Anyone who bought then will be less than thrilled with today's closing price of 86 cents. Mr. Atkinson tried to keep the excitement high, claiming that the proceeds of the financing will go toward "extending and accelerating" the Gwinville drill program, though he did not specify what he had in mind. He also suggested that Southern could use the money to "act nimbly and opportunistically" on potential acquisitions. The stock nonetheless headed to its lowest level in about eight weeks.
Yet another U.S. junior, the new Brett Herman promotion Lucero Energy Corp. (LOU), added six cents to 73 cents on 1.29 million shares. Lucero is the new name of PetroShale Inc., a North Dakota Bakken producer recapitalized earlier this year by Mr. Herman and his people (who previously sold TORC Oil to Whitecap Resources Inc. (WCP: $8.76) last year and prior to that sold Result Energy and TriStar Oil). They changed the company's name to Lucero last month. It has not released any news since then, but today it got a lovely mention from Stifel analyst Cody Kwong, in his first research note on the stock.
Mr. Kwong praised the new management's "track record of adding value through an acquire-and-exploit strategy," as used at TORC, Result and TriStar. He predicted a similar path for Lucero. The company is currently producing 10,500 barrels a day from its Bakken assets in North Dakota. While the new executives have not said whether they will take Lucero beyond North Dakota -- perhaps even into Western Canada, their usual regional focus -- Mr.
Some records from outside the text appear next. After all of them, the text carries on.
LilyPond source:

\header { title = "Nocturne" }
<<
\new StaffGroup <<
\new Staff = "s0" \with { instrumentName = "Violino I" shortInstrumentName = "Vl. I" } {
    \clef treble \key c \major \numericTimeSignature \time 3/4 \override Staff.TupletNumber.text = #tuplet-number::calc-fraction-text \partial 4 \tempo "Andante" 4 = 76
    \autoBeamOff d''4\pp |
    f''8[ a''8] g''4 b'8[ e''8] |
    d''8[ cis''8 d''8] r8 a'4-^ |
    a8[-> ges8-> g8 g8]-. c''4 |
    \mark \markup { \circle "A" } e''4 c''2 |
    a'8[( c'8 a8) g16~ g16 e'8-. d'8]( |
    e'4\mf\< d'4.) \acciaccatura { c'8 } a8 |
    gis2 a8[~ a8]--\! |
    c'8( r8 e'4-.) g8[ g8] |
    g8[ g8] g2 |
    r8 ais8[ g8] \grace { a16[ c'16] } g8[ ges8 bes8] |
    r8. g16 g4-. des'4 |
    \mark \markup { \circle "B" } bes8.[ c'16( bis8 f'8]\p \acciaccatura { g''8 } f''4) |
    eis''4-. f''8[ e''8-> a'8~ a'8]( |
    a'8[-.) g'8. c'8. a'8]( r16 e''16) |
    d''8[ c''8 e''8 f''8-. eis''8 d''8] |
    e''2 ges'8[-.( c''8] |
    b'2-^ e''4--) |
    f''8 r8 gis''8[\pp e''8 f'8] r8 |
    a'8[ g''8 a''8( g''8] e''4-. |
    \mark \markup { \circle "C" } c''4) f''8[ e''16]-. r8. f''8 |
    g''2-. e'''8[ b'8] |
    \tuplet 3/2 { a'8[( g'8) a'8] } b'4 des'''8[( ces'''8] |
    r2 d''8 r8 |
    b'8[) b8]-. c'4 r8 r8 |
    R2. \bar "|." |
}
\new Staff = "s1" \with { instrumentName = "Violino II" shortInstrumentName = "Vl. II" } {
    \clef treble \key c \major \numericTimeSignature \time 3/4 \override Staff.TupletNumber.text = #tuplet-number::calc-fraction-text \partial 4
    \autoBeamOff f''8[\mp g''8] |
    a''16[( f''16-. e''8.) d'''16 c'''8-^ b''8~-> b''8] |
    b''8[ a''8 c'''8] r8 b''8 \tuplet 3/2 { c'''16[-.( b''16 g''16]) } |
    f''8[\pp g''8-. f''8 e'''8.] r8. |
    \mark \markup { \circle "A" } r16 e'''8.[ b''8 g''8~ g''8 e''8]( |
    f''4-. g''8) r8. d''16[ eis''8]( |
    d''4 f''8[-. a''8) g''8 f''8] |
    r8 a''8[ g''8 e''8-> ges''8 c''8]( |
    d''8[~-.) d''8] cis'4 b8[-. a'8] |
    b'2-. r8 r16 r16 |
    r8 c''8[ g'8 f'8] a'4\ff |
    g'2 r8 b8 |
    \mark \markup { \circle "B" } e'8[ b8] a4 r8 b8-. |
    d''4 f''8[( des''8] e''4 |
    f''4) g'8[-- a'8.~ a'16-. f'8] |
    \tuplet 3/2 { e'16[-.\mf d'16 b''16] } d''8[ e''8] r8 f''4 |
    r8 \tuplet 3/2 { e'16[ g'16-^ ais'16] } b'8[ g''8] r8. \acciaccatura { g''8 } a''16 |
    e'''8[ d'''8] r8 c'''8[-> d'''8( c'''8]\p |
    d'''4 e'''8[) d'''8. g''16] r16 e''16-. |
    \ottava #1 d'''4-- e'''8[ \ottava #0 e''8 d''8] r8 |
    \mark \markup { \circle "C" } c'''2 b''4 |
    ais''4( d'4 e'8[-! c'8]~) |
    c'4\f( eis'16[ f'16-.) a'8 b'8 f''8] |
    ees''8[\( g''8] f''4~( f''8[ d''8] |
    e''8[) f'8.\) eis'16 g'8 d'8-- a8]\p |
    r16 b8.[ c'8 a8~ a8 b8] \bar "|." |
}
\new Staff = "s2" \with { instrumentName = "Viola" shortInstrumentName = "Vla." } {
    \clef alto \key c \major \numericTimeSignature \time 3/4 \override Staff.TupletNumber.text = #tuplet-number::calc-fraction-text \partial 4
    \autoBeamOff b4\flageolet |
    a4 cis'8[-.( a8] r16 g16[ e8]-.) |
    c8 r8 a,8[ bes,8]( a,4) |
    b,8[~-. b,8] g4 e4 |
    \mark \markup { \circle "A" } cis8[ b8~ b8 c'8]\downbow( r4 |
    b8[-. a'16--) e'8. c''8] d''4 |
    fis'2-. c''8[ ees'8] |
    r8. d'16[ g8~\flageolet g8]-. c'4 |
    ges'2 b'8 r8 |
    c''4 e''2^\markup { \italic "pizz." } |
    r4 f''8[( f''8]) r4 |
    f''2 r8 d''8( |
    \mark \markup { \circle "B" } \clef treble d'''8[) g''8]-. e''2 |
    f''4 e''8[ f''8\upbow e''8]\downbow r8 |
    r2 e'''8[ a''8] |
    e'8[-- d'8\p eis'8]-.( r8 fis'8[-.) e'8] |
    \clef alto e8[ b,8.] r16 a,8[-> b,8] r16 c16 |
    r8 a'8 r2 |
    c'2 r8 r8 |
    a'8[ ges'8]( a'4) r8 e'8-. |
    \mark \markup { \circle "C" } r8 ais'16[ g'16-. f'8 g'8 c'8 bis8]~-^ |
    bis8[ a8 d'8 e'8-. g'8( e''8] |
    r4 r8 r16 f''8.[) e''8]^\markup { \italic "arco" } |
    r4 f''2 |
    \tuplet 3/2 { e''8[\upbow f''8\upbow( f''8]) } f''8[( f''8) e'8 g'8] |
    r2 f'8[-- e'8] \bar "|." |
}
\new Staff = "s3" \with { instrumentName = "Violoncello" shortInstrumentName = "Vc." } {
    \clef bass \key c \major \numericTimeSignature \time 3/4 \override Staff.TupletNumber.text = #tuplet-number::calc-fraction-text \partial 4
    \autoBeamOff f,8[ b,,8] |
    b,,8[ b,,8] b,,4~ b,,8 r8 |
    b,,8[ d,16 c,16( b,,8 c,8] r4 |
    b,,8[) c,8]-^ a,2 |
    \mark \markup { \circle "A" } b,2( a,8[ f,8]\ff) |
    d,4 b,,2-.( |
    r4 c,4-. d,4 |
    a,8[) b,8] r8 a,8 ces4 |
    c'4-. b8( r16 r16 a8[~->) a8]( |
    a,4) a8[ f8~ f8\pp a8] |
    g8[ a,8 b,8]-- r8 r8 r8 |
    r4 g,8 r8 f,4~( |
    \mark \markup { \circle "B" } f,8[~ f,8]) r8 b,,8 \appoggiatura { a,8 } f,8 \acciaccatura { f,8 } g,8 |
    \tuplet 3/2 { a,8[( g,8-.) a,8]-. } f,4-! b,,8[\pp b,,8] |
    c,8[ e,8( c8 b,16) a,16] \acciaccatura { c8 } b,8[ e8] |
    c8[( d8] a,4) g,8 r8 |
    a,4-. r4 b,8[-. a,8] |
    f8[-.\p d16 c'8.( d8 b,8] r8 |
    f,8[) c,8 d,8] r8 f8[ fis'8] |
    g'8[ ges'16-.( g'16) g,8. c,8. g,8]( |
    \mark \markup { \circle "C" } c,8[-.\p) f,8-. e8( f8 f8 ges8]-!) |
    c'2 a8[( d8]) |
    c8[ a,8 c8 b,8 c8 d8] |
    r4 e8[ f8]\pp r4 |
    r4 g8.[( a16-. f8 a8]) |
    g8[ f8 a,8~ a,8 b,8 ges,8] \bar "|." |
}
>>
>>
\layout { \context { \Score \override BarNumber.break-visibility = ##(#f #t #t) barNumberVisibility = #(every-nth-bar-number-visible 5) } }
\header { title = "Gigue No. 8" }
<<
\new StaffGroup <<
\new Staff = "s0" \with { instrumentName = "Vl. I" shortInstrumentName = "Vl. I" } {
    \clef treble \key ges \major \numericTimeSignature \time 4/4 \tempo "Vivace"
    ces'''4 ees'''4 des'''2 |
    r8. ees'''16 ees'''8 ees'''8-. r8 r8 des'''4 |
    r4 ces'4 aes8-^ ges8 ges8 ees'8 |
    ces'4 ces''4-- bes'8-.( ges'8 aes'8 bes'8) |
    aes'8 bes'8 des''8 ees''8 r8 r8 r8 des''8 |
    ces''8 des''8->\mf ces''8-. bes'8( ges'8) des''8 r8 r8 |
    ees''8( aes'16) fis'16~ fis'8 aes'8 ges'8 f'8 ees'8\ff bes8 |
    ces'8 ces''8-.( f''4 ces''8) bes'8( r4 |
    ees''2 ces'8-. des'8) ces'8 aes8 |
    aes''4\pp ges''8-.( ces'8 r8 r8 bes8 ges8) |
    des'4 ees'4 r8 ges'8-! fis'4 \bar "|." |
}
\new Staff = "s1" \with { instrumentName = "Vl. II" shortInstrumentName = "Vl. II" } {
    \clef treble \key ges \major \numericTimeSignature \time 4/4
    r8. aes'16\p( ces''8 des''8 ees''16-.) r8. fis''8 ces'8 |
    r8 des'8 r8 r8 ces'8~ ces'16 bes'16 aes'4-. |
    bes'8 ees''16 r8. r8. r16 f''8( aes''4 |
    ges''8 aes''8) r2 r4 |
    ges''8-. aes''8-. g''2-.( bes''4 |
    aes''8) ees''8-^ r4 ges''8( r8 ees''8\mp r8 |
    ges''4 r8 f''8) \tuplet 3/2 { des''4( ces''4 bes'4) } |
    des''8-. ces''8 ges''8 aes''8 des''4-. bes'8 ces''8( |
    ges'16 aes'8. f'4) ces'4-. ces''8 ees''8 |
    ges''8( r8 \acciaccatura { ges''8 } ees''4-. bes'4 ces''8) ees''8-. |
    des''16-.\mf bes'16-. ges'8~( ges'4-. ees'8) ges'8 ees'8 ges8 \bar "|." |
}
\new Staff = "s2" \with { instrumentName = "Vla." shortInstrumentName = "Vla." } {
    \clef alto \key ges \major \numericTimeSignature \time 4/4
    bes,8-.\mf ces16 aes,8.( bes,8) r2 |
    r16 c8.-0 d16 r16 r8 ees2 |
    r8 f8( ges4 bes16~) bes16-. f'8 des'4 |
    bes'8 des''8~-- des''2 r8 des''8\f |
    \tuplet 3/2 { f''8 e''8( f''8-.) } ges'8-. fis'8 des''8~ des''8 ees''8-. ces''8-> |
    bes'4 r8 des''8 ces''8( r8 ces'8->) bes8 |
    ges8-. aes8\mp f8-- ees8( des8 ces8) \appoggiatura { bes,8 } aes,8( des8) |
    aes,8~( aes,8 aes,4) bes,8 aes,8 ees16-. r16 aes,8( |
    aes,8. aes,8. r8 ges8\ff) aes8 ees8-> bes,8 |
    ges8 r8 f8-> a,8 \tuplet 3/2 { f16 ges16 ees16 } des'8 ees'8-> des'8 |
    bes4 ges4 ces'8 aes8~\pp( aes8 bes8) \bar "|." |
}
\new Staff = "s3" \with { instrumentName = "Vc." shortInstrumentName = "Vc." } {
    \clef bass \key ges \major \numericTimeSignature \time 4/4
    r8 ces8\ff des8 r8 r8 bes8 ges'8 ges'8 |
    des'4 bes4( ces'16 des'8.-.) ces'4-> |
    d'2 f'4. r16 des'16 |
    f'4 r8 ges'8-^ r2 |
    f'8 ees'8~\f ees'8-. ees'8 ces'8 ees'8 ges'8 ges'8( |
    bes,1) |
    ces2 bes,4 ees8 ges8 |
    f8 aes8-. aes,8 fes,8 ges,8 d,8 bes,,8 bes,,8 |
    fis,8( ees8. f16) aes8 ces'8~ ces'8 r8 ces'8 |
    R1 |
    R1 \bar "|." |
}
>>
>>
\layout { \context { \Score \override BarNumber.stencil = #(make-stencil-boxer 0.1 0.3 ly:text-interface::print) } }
Kwong is of the opinion that they will not lack for "compelling and accretive acquisition opportunities." Setting a "buy" rating, he gave Lucero a price target of $1.30, well above today's closing price of 76 cents. (Investors may wish to note a disclosure from the analyst's employer, Stifel, which says it expects to receive compensation from Lucero for investment banking services within three months.)
Here in Canada, a private energy company is taking Quebec to court over the province's two-month-old ban on oil and gas development. Utica Resources filed a lawsuit on Wednesday seeking to force Quebec to overturn the ban or pay $18-billion in compensation. It says the ban "constitutes an attack" on property rights enshrined in the Quebec Charter of Rights and Freedoms.
Quebec enacted the ban in April through Bill 21, becoming the first jurisdiction in the world to explicitly prohibit oil and gas development. (Note that this is a different Bill 21 from an older secularism law that bears the same number -- a quirk of Quebec's legislative calendar.) Utica says the bill amounts to "disguised expropriation" of properties that companies explored in good faith for years. While the province has offered $100-million in compensation to these companies, the money comes with many strings attached, falls far short of the $500-million in estimated spending by the companies over the last 15 years, and does not account for the millions or even billions in value that the properties could be worth. Utica estimated that its own properties could generate $67-billion in future profits. Applying the standard discount rate used by the court, that works out to $18-billion in net present value, hence the figure in the lawsuit.
"Bill 21 is completely irresponsible ... [and] would mean that there are no property rights in Quebec and Canada," fumed Utica CEO Mario Levesque in a statement on Wednesday. He stayed on this theme all week, telling the Financial Post today that the bill is "a direct threat to individual property rights, a massive expropriation and a wrong signal to investors around the world." He will make his case to the Superior Court. No doubt the proceedings will be watched closely by other companies with assets in Quebec, such as Questerre Energy Corp. (QEC: $0.21).